ERNIE AND ERNESTINA: Searching
Book Two, Chapter 51: Dead Wood
I depended on Ernie for my very identity, my very life. He was the strong wind that picked me up — dead wood — and carried me to places I never would have gone on my own. When his wind died, I fell to the ground, and I’m shattered. Broken. In bits.
Many people have tried to help me piece myself together. Joshua. My brothers and sisters. Al-Anon friends and grief-support friends. People in this building. Two classmates from high school. A chum from college. But I can’t find the strength to pick myself up and build a life of my own. I feel too old and too weak and too cowardly to create one.

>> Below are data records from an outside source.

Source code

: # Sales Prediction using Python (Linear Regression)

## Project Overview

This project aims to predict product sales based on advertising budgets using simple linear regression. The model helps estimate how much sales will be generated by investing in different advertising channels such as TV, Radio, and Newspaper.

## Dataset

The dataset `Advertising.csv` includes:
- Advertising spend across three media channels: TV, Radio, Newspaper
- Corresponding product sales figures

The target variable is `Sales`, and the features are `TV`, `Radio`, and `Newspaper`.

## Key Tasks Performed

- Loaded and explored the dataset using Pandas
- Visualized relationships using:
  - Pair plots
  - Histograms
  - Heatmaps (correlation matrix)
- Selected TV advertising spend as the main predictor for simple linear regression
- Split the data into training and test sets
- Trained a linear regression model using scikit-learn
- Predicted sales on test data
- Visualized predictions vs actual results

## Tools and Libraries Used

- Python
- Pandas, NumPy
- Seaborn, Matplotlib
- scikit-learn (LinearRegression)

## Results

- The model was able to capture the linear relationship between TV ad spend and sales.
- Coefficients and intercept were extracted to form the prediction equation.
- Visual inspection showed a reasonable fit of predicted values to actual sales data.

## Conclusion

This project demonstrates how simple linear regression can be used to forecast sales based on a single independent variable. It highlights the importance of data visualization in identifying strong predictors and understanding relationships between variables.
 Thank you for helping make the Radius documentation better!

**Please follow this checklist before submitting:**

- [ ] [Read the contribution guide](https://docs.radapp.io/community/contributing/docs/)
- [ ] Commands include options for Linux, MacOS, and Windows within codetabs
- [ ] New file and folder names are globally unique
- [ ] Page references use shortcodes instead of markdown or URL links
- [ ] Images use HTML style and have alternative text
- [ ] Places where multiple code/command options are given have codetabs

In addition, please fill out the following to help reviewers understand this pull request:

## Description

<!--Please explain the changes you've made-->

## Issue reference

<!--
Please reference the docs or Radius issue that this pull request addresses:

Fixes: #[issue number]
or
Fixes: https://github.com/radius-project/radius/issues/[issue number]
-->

Ernie did not want me to let Joshua down, but it fills me with sadness that I’ve lived most of my life in a dead zone. I can’t live knowing I’ve been dead for so long. That I lost so much of Enrie. That I lost so much of me.
I hope everyone forgets me. I wish I hadn’t been given the gift of life because I’ve squandered so much of it. I don’t love myself. How can I, knowing what I did to Ernie?
Joshua and I see each other occasionally and talk on the phone, but it’s about business, mostly. When my life becomes only thinking about IRS returns, something is mighty wrong. I have nothing else going on. I suffer from a mind-and-heart disorder.
I don’t see a way out except by leaving. I don’t know any other way. I have no options. No other way out of this pain. I’m obsolete. There’s nothing I can do or want to do.
This is very strange. A surprise ending to my life. I didn’t expect it, but that’s how little I knew myself.
I remember a character in a Remarque novel who killed himself after he no longer enjoyed even ice cream. That’s where I am. Even ice cream, that frozen confection of milk and sugar — baby food, really — is no longer enough to keep my body here.